Outbound direct investment (ODI) in December alone rose 49 per cent on-year to US$12.53 billion, according to Reuters calculation on official data, extending gains from a 34.9 per cent annual growth in November.
The positive ODI growth in the past two months is largely thanks to increased Chinese investments in manufacturing and information sector, the ministry said, while no new Chinese investments were made in property, sports and entertainment industries.
"Irrational" overseas investment has been effectively contained, added the commerce ministry.
Overseas investment by Chinese firms has fallen sharply since Beijing in late 2016 implemented strict controls on capital leaving the country.
Investment in countries involved in China's Belt and Road initiative, an extensive infrastructure plan meant to link Asia with the Middle East and Europe, totalled US$14.36 billion in 2017, the commerce ministry said.
Belt and Road deals accounted for 12 per cent of total investments in 2017, up 3.5 percentage points from a year earlier.

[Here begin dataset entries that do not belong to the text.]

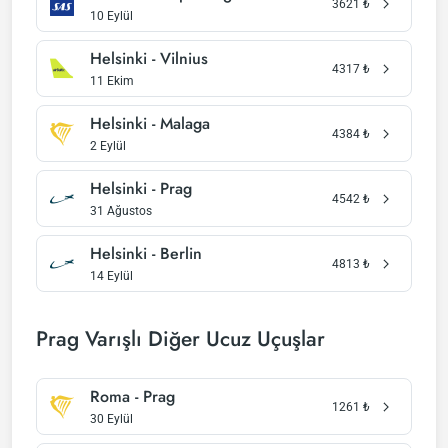
3621
₺
10 Eylül
Helsinki - Vilnius
4317
₺
11 Ekim
Helsinki - Malaga
4384
₺
2 Eylül
Helsinki - Prag
4542
₺
31 Ağustos
Helsinki - Berlin
4813
₺
14 Eylül
Prag Varışlı Diğer Ucuz Uçuşlar
Roma - Prag
1261
₺
30 Eylül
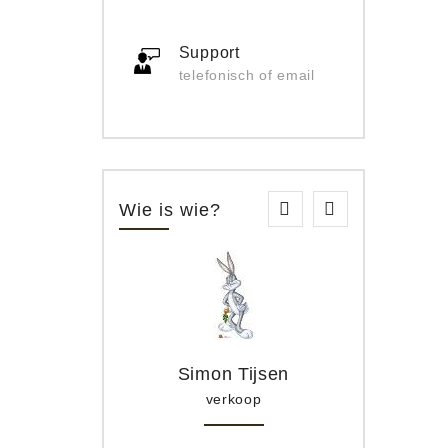
Support
telefonisch of email
Wie is wie?
Simon Tijsen
verkoop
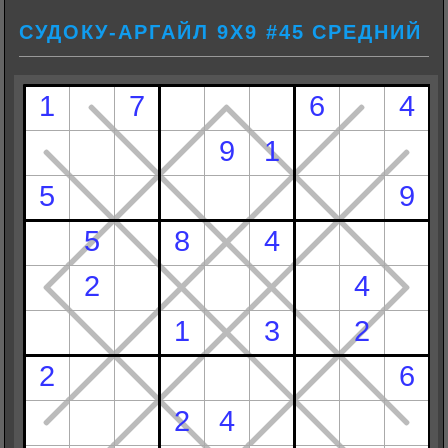
СУДОКУ-АРГАЙЛ 9Х9 #45 СРЕДНИЙ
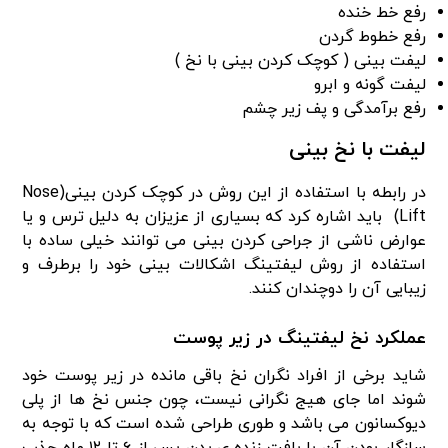
رفع خط خنده
رفع خطوط گردن
لیفت بینی ( کوچک کردن بینی با نخ )
لیفت گونه و ابرو
رفع برآمدگی و پف زیر چشم
لیفت با نخ بینی
در رابطه با استفاده از این روش در کوچک کردن بینی(Nose
Lift) باید اشاره کرد که بسیاری از عزیزان به دلیل ترس و یا
عوارض ناشی از جراحی کردن بینی می توانند خیلی ساده با
استفاده از روش لیفتینگ اشکالات بینی خود را برطرف و
زیبایی آن را دوچندان کنند.
عملکرد نخ لیفتینگ در زیر پوست
شاید برخی از افراد نگران نخ باقی مانده در زیر پوست خود
شوند اما جای هیج نگرانی نیست، چون جنس نخ ها از پلی
دیوکسانون می باشد و طوری طراحی شده است که با توجه به
سازگار بودن آن با بافت زنده ی بدن پس از ۶ تا ۱۲ ماه جذب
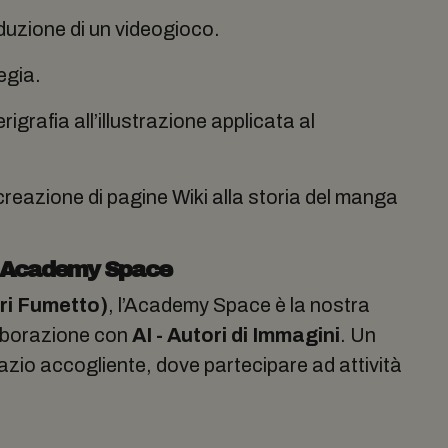
oduzione di un videogioco.
egia.
rigrafia all’illustrazione applicata al
creazione di pagine Wiki alla storia del manga
ON Academy Space
ori Fumetto)
, l’Academy Space è la nostra
laborazione con
AI - Autori di Immagini
. Un
zio accogliente, dove partecipare ad attività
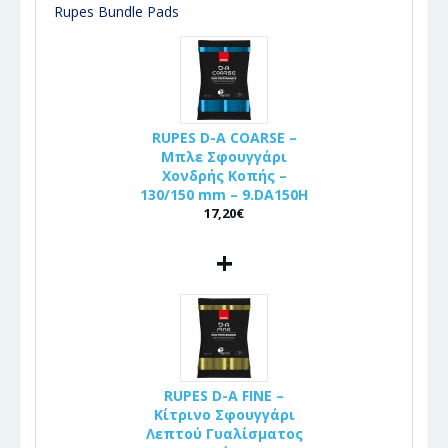
Rupes Bundle Pads
RUPES D-A COARSE –
Μπλε Σφουγγάρι
Χονδρής Κοπής –
130/150 mm – 9.DA150H
17,20€
+
RUPES D-A FINE –
Κίτρινο Σφουγγάρι
Λεπτού Γυαλίσματος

Analysts expect that after the tumble in ODI in 2017, China is likely to see an increase in overseas investment deals this year.
"The yuan's appreciation has provided some impetus for Chinese firms to do deals overseas", said Iris Pang, Great China economist at ING.
Around the second quarter, it can be expected that China is clearly having big capital inflows, "so that SAFE can approve more overseas deals," she said.
SAFE is the acronym for the State Administration of Foreign Exchange.
The Chinese currency yuan has risen about 1.2 per cent against the US dollar this year, after a roughly 6.8 per cent gain during 2017, reversing three straight years of depreciation.
Foreign direct investment (FDI) into China in December fell 9.2 per cent from a year earlier to 73.94 billion yuan (S$15.19 billion), the first decline in five months.
For 2017, FDI rose 7.9 per cent to 877.56 billion yuan.
China faces relatively big external pressure in attracting FDI this year due to the global investment environment's uncertainties, said the commerce ministry.